This problem comes from an programming competition website, but I'd interested in analyze it from mathematics prespective. Given this problem below, we must create a program that could give us the correct output from the given input. The program must run under the time limit that provided by the system.
The Problem
Let define function $s$ that take input from positive integers, such that $s(x)$ is the sum of the digit of $x$.
For example, $s(1024) = 1 + 0 + 2 + 4 = 7$
Given some integer constant $n$ as the input of the program. Now, find positive integer solution of $x$ in equation
$x^2 + s(x) \cdot x - n = 0.$
If more than one solution exist, choose the lowest one. If the solution doesn't exist, give output -1.
Time Limit of the program: 2 second.
Range of the input $n$: $[1, 10^{18}]$
The Solution
In finding the solution, we could iterate from some range of possible value of x, and try each of these value whether it satisfy the equation or not.
To improve the run time of the program, we must choose the shortest range for x.
My Question
What is the shortest range of possible value of x that we could iterate to find the answer of the problem above?
Is there a better way to find the solution without iterating from the set possible value of x?
My Attempt:
Consider that $x^2 + s(x) \cdot x - n = 0$ $\Leftrightarrow x ( x + s(x) ) = n$
and since both $x$ and $(x + s(x))$ are positive integers and the product of both number is $n$, we can conclude that $x$ and $(x + s(x))$ is a pair of positive factor of $n$.

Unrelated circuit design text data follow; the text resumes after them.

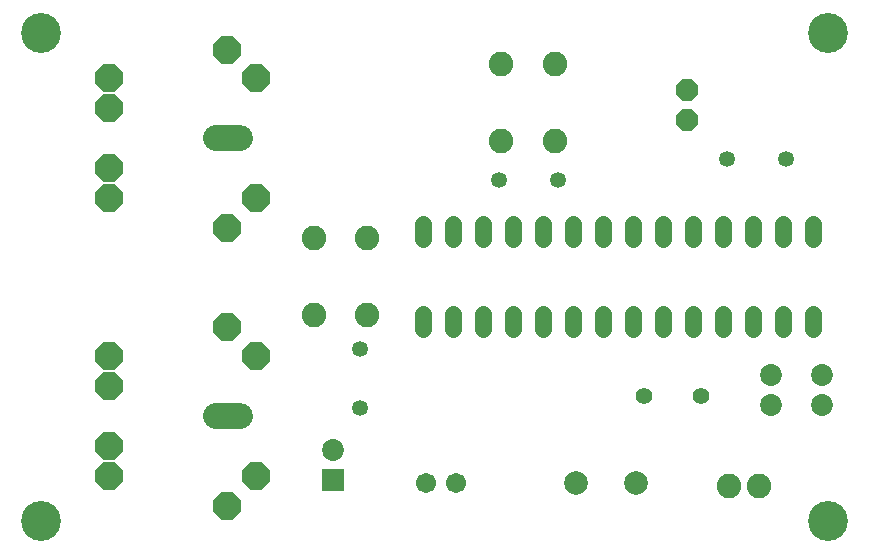
<source format=gbs>
G75*
G70*
%OFA0B0*%
%FSLAX24Y24*%
%IPPOS*%
%LPD*%
%AMOC8*
5,1,8,0,0,1.08239X$1,22.5*
%
%ADD10C,0.1330*%
%ADD11C,0.0560*%
%ADD12C,0.0820*%
%ADD13C,0.0530*%
%ADD14C,0.0560*%
%ADD15C,0.0730*%
%ADD16C,0.0860*%
%ADD17OC8,0.0940*%
%ADD18OC8,0.0740*%
%ADD19C,0.0671*%
%ADD20C,0.0789*%
%ADD21R,0.0730X0.0730*%
D10*
X001351Y001441D03*
X001351Y017691D03*
X027601Y017691D03*
X027601Y001441D03*
D11*
X027101Y007851D02*
X027101Y008331D01*
X026101Y008331D02*
X026101Y007851D01*
X025101Y007851D02*
X025101Y008331D01*
X024101Y008331D02*
X024101Y007851D01*
X023101Y007851D02*
X023101Y008331D01*
X022101Y008331D02*
X022101Y007851D01*
X021101Y007851D02*
X021101Y008331D01*
X020101Y008331D02*
X020101Y007851D01*
X019101Y007851D02*
X019101Y008331D01*
X018101Y008331D02*
X018101Y007851D01*
X017101Y007851D02*
X017101Y008331D01*
X016101Y008331D02*
X016101Y007851D01*
X015101Y007851D02*
X015101Y008331D01*
X014101Y008331D02*
X014101Y007851D01*
X014101Y010851D02*
X014101Y011331D01*
X015101Y011331D02*
X015101Y010851D01*
X016101Y010851D02*
X016101Y011331D01*
X017101Y011331D02*
X017101Y010851D01*
X018101Y010851D02*
X018101Y011331D01*
X019101Y011331D02*
X019101Y010851D01*
X020101Y010851D02*
X020101Y011331D01*
X021101Y011331D02*
X021101Y010851D01*
X022101Y010851D02*
X022101Y011331D01*
X023101Y011331D02*
X023101Y010851D01*
X024101Y010851D02*
X024101Y011331D01*
X025101Y011331D02*
X025101Y010851D01*
X026101Y010851D02*
X026101Y011331D01*
X027101Y011331D02*
X027101Y010851D01*
D12*
X018491Y014111D03*
X016711Y014111D03*
X016711Y016671D03*
X018491Y016671D03*
X012241Y010871D03*
X010461Y010871D03*
X010461Y008311D03*
X012241Y008311D03*
X024301Y002591D03*
X025301Y002591D03*
D13*
X012001Y005207D03*
X012001Y007176D03*
X016617Y012791D03*
X018585Y012791D03*
X024217Y013491D03*
X026185Y013491D03*
D14*
X023351Y005591D03*
X021451Y005591D03*
D15*
X025701Y005291D03*
X025701Y006291D03*
X027401Y006291D03*
X027401Y005291D03*
X011101Y003791D03*
D16*
X007983Y004941D02*
X007203Y004941D01*
X007203Y014191D02*
X007983Y014191D01*
D17*
X008514Y012191D03*
X007554Y011191D03*
X003632Y012191D03*
X003632Y013191D03*
X003632Y015191D03*
X003632Y016191D03*
X007554Y017152D03*
X008514Y016191D03*
X007554Y007902D03*
X008514Y006941D03*
X003632Y006941D03*
X003632Y005941D03*
X003632Y003941D03*
X003632Y002941D03*
X007554Y001941D03*
X008514Y002941D03*
D18*
X022901Y014791D03*
X022901Y015791D03*
D19*
X015201Y002691D03*
X014201Y002691D03*
D20*
X019201Y002691D03*
X021201Y002691D03*
D21*
X011101Y002791D03*
M02*

</source>
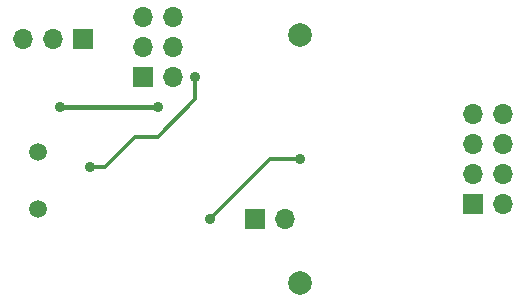
<source format=gbr>
G04 #@! TF.GenerationSoftware,KiCad,Pcbnew,(5.0.2)-1*
G04 #@! TF.CreationDate,2019-01-29T15:59:56+01:00*
G04 #@! TF.ProjectId,Kontrola,4b6f6e74-726f-46c6-912e-6b696361645f,rev?*
G04 #@! TF.SameCoordinates,Original*
G04 #@! TF.FileFunction,Copper,L2,Bot*
G04 #@! TF.FilePolarity,Positive*
%FSLAX46Y46*%
G04 Gerber Fmt 4.6, Leading zero omitted, Abs format (unit mm)*
G04 Created by KiCad (PCBNEW (5.0.2)-1) date 2019-01-29 15:59:56*
%MOMM*%
%LPD*%
G01*
G04 APERTURE LIST*
G04 #@! TA.AperFunction,ComponentPad*
%ADD10R,1.700000X1.700000*%
G04 #@! TD*
G04 #@! TA.AperFunction,ComponentPad*
%ADD11O,1.700000X1.700000*%
G04 #@! TD*
G04 #@! TA.AperFunction,ComponentPad*
%ADD12C,1.500000*%
G04 #@! TD*
G04 #@! TA.AperFunction,ComponentPad*
%ADD13C,2.000000*%
G04 #@! TD*
G04 #@! TA.AperFunction,ViaPad*
%ADD14C,0.900000*%
G04 #@! TD*
G04 #@! TA.AperFunction,Conductor*
%ADD15C,0.300000*%
G04 #@! TD*
G04 #@! TA.AperFunction,Conductor*
%ADD16C,0.450000*%
G04 #@! TD*
G04 APERTURE END LIST*
D10*
G04 #@! TO.P,J1,1*
G04 #@! TO.N,GND*
X177800000Y-70485000D03*
D11*
G04 #@! TO.P,J1,2*
G04 #@! TO.N,+3V3*
X180340000Y-70485000D03*
G04 #@! TD*
D10*
G04 #@! TO.P,J2,1*
G04 #@! TO.N,/GEN*
X163195000Y-55245000D03*
D11*
G04 #@! TO.P,J2,2*
G04 #@! TO.N,/czujnik*
X160655000Y-55245000D03*
G04 #@! TO.P,J2,3*
G04 #@! TO.N,Net-(J2-Pad3)*
X158115000Y-55245000D03*
G04 #@! TD*
G04 #@! TO.P,J3,8*
G04 #@! TO.N,/IRQ*
X198755000Y-61595000D03*
G04 #@! TO.P,J3,7*
G04 #@! TO.N,/MISO*
X196215000Y-61595000D03*
G04 #@! TO.P,J3,6*
G04 #@! TO.N,/MOSI*
X198755000Y-64135000D03*
G04 #@! TO.P,J3,5*
G04 #@! TO.N,/SCK*
X196215000Y-64135000D03*
G04 #@! TO.P,J3,4*
G04 #@! TO.N,/CSN*
X198755000Y-66675000D03*
G04 #@! TO.P,J3,3*
G04 #@! TO.N,/CE*
X196215000Y-66675000D03*
G04 #@! TO.P,J3,2*
G04 #@! TO.N,/VCC_R*
X198755000Y-69215000D03*
D10*
G04 #@! TO.P,J3,1*
G04 #@! TO.N,GND*
X196215000Y-69215000D03*
G04 #@! TD*
G04 #@! TO.P,J4,1*
G04 #@! TO.N,/MISO*
X168275000Y-58420000D03*
D11*
G04 #@! TO.P,J4,2*
G04 #@! TO.N,+3V3*
X170815000Y-58420000D03*
G04 #@! TO.P,J4,3*
G04 #@! TO.N,/SCK*
X168275000Y-55880000D03*
G04 #@! TO.P,J4,4*
G04 #@! TO.N,/MOSI*
X170815000Y-55880000D03*
G04 #@! TO.P,J4,5*
G04 #@! TO.N,/~RESET*
X168275000Y-53340000D03*
G04 #@! TO.P,J4,6*
G04 #@! TO.N,GND*
X170815000Y-53340000D03*
G04 #@! TD*
D12*
G04 #@! TO.P,Y1,1*
G04 #@! TO.N,Net-(C5-Pad2)*
X159385000Y-69650000D03*
G04 #@! TO.P,Y1,2*
G04 #@! TO.N,Net-(C6-Pad2)*
X159385000Y-64770000D03*
G04 #@! TD*
D13*
G04 #@! TO.P,U1,1*
G04 #@! TO.N,GND*
X181610000Y-54890000D03*
G04 #@! TO.P,U1,2*
G04 #@! TO.N,+3V3*
X181610000Y-75890000D03*
G04 #@! TD*
D14*
G04 #@! TO.N,+3V3*
X163830000Y-66040000D03*
X172720000Y-58420000D03*
G04 #@! TO.N,/MOSI*
X181610000Y-65389001D03*
X173990000Y-70485000D03*
G04 #@! TO.N,/pinHL*
X161290000Y-60960000D03*
X169545000Y-60960000D03*
G04 #@! TD*
D15*
G04 #@! TO.N,+3V3*
X165128622Y-66040000D02*
X163830000Y-66040000D01*
X167668622Y-63500000D02*
X165128622Y-66040000D01*
X169545000Y-63500000D02*
X167668622Y-63500000D01*
X172720000Y-58420000D02*
X172720000Y-60325000D01*
X172720000Y-60325000D02*
X169545000Y-63500000D01*
G04 #@! TO.N,/MOSI*
X181610000Y-65389001D02*
X179085999Y-65389001D01*
X179085999Y-65389001D02*
X173990000Y-70485000D01*
D16*
G04 #@! TO.N,/pinHL*
X161290000Y-60960000D02*
X169545000Y-60960000D01*
G04 #@! TD*
M02*

</source>
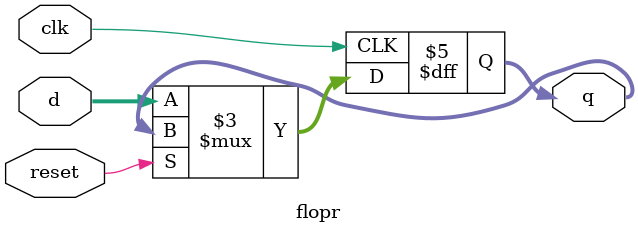
<source format=sv>

`timescale 1ns / 1ps
module flopr #(parameter WIDTH = 8) ( 
  input  logic             clk, reset,
  input  logic [WIDTH-1:0] d, 
  output logic [WIDTH-1:0] q);

  always_ff @(posedge clk)
    if (reset) q <=  q;
    else       q <=  d;
endmodule


</source>
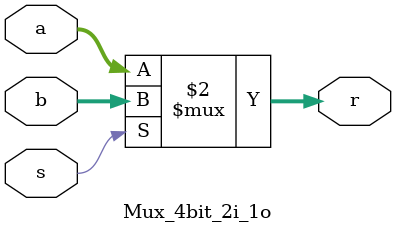
<source format=v>
`timescale 1ns / 1ps
module Mux_4bit_2i_1o(
input s,
input [3:0] a,
input [3:0] b,
output[3:0] r
    );
	 assign r = (s == 0)? a : b;

endmodule

</source>
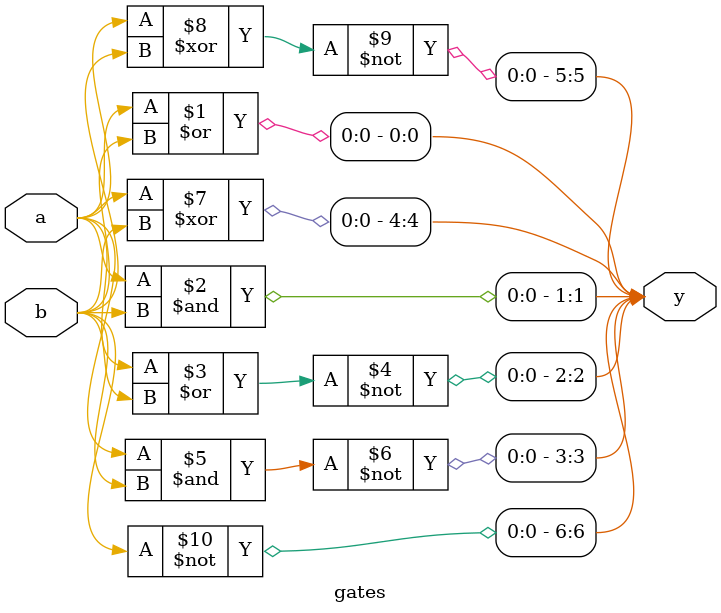
<source format=sv>
module gates(a,b,y);
  input a,b;
  output reg [7:0] y;
  
  or o1 (y[0],a,b);
  and a1 (y[1],a,b);
  nor no1 (y[2],a,b);
  nand na1 (y[3],a,b);
  xor xo1 (y[4],a,b);
  xnor xno1 (y[5],a,b);
  not not1 (y[6],b);
  
endmodule
  


</source>
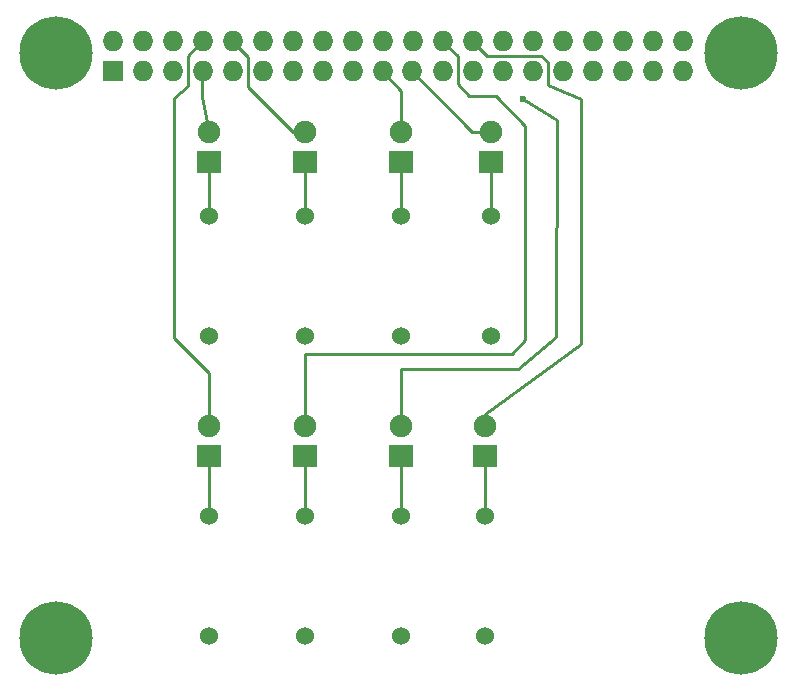
<source format=gtl>
G04 #@! TF.FileFunction,Copper,L1,Top,Signal*
%FSLAX46Y46*%
G04 Gerber Fmt 4.6, Leading zero omitted, Abs format (unit mm)*
G04 Created by KiCad (PCBNEW 4.0.2-stable) date 4/7/2016 22:45:13*
%MOMM*%
G01*
G04 APERTURE LIST*
%ADD10C,0.100000*%
%ADD11R,1.727200X1.727200*%
%ADD12O,1.727200X1.727200*%
%ADD13R,2.000000X1.900000*%
%ADD14C,1.900000*%
%ADD15C,1.524000*%
%ADD16C,6.200000*%
%ADD17C,0.600000*%
%ADD18C,0.250000*%
G04 APERTURE END LIST*
D10*
D11*
X93002800Y-67744900D03*
D12*
X93002800Y-65204900D03*
X95542800Y-67744900D03*
X95542800Y-65204900D03*
X98082800Y-67744900D03*
X98082800Y-65204900D03*
X100622800Y-67744900D03*
X100622800Y-65204900D03*
X103162800Y-67744900D03*
X103162800Y-65204900D03*
X105702800Y-67744900D03*
X105702800Y-65204900D03*
X108242800Y-67744900D03*
X108242800Y-65204900D03*
X110782800Y-67744900D03*
X110782800Y-65204900D03*
X113322800Y-67744900D03*
X113322800Y-65204900D03*
X115862800Y-67744900D03*
X115862800Y-65204900D03*
X118302800Y-67744900D03*
X118402800Y-65204900D03*
X120942800Y-67744900D03*
X120942800Y-65204900D03*
X123482800Y-67744900D03*
X123482800Y-65204900D03*
X126022800Y-67744900D03*
X126022800Y-65204900D03*
X128562800Y-67744900D03*
X128562800Y-65204900D03*
X131102800Y-67744900D03*
X131102800Y-65204900D03*
X133642800Y-67744900D03*
X133642800Y-65204900D03*
X136182800Y-67744900D03*
X136182800Y-65204900D03*
X138722800Y-67744900D03*
X138722800Y-65204900D03*
X141262800Y-67744900D03*
X141262800Y-65204900D03*
D13*
X117398800Y-100355400D03*
D14*
X117398800Y-97815400D03*
D13*
X109270800Y-100355400D03*
D14*
X109270800Y-97815400D03*
D13*
X124510800Y-100355400D03*
D14*
X124510800Y-97815400D03*
D13*
X101142800Y-75463400D03*
D14*
X101142800Y-72923400D03*
D13*
X101142800Y-100355400D03*
D14*
X101142800Y-97815400D03*
D13*
X109270800Y-75463400D03*
D14*
X109270800Y-72923400D03*
D13*
X117398800Y-75463400D03*
D14*
X117398800Y-72923400D03*
D13*
X125018800Y-75463400D03*
D14*
X125018800Y-72923400D03*
D15*
X117398800Y-115595400D03*
X117398800Y-105435400D03*
X109270800Y-115595400D03*
X109270800Y-105435400D03*
X124510800Y-115595400D03*
X124510800Y-105435400D03*
X101142800Y-90195400D03*
X101142800Y-80035400D03*
X101142800Y-115595400D03*
X101142800Y-105435400D03*
X109270800Y-90195400D03*
X109270800Y-80035400D03*
X117398800Y-90195400D03*
X117398800Y-80035400D03*
X125018800Y-90195400D03*
X125018800Y-80035400D03*
D16*
X146132800Y-66263400D03*
X146132800Y-115763400D03*
X88132800Y-115763400D03*
X88132800Y-66263400D03*
D17*
X127695960Y-70106540D03*
D18*
X117398800Y-100355400D02*
X117398800Y-105435400D01*
X117398800Y-97815400D02*
X117398800Y-93027500D01*
X117398800Y-93027500D02*
X118262400Y-93027500D01*
X118262400Y-93027500D02*
X127259080Y-93027500D01*
X127259080Y-93027500D02*
X130507740Y-90274140D01*
X130507740Y-90274140D02*
X130545840Y-71915020D01*
X130545840Y-71915020D02*
X127695960Y-70106540D01*
X109270800Y-100355400D02*
X109270800Y-105435400D01*
X109270800Y-97815400D02*
X109270800Y-91739720D01*
X122226700Y-66496880D02*
X120812560Y-65242440D01*
X122226700Y-68841300D02*
X122226700Y-66496880D01*
X123101100Y-69875400D02*
X122226700Y-68841300D01*
X125387100Y-69875400D02*
X123101100Y-69875400D01*
X127901700Y-72390000D02*
X125387100Y-69875400D01*
X127901700Y-90563700D02*
X127901700Y-72390000D01*
X126758700Y-91706700D02*
X127901700Y-90563700D01*
X109303820Y-91706700D02*
X126758700Y-91706700D01*
X109270800Y-91739720D02*
X109303820Y-91706700D01*
X124510800Y-105435400D02*
X124510800Y-100355400D01*
X124510800Y-97815400D02*
X124510800Y-96812100D01*
X124510800Y-96812100D02*
X132633000Y-90914900D01*
X132633000Y-90914900D02*
X132633000Y-70150400D01*
X132633000Y-70150400D02*
X129844800Y-68910200D01*
X129844800Y-68910200D02*
X129844800Y-67043300D01*
X129844800Y-67043300D02*
X129245200Y-66459900D01*
X129245200Y-66459900D02*
X124680820Y-66459900D01*
X124680820Y-66459900D02*
X123352560Y-65242440D01*
X101142800Y-75463400D02*
X101142800Y-80035400D01*
X101142800Y-72923400D02*
X100507800Y-69951600D01*
X100507800Y-69951600D02*
X100492560Y-67782440D01*
X101142800Y-100355400D02*
X101142800Y-105435400D01*
X101142800Y-97815400D02*
X101142800Y-93332300D01*
X99332980Y-66529020D02*
X100492560Y-65242440D01*
X99332980Y-69048700D02*
X99332980Y-66529020D01*
X98171000Y-70083680D02*
X99332980Y-69048700D01*
X98171000Y-90360500D02*
X98171000Y-70083680D01*
X101142800Y-93332300D02*
X98171000Y-90360500D01*
X101142800Y-97815400D02*
X101142800Y-97307400D01*
X109270800Y-75463400D02*
X109270800Y-80035400D01*
X109270800Y-72923400D02*
X108214160Y-72923400D01*
X104430360Y-66588640D02*
X103032560Y-65242440D01*
X104430360Y-69088000D02*
X104430360Y-66588640D01*
X108214160Y-72923400D02*
X104430360Y-69088000D01*
X117398800Y-75463400D02*
X117398800Y-80035400D01*
X117398800Y-72923400D02*
X117398800Y-69448680D01*
X117398800Y-69448680D02*
X115732560Y-67782440D01*
X125018800Y-75463400D02*
X125018800Y-80035400D01*
X125018800Y-72923400D02*
X123413520Y-72923400D01*
X123413520Y-72923400D02*
X118272560Y-67782440D01*
X123621800Y-67716400D02*
X123621800Y-68021200D01*
M02*

</source>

Since $x$ is a factor of $n$, we now have the first possible range of $x$, that is $[1, n]$.
But, iterating $x$ over this range gives bad performance to the program. For small value of $n$, it won't matter, but for $n \geq 10^{17}$, the program will reach it's time limit.
If I could recall correctly, we have this theorem
$x_1 \cdot x_2 = x$
and
$x_1 \leq x_2$
implies that
$x_1 \leq \sqrt{x} \leq x_2$
And since $x (x + s(x)) = n$ and $x \leq x + s(x)$
we have $x \leq \sqrt{n} \leq x + s(x)$
Now we have the second range: $[1, \sqrt{n}]$
But, still, this range also give bad performance for larger $n$.
My last attempt is by considering the biggest possible value of $s(x)$, that is the digit of $x$ is all $9$ and $x$ less than or equals to the maximum value of $n$, $10^{18}$.
$s(x) \leq s(999,999,99 \cdots 9,999) = 9 \cdot 18 = 162$
Hence, we have
$x + s(x) \leq x + 162$
so that, $\sqrt{n} \leq x + s(x) \leq x + 162 \leq \sqrt{n} + 162$ hence, $\sqrt{n} - 162 \leq x \leq \sqrt{n}$
Now, we have better range that will suffice for all value of $x$. $l_1 = \max \{ 1, \sqrt{n} - 162 \}$ $l_2 = \sqrt{n}$ the range is $[l_1, l_2]$
But, I though there must be a better solution to this problem. Hence I try $l_1 = \max \{ 1, \sqrt{n} - 162/2 \}$ And that range is also correct. But I can't justify my finding.
So, hence my third question:
- Why $l_1 = \max \{ 1, \sqrt{n} - 162/2 \}$ also gives us correct solution?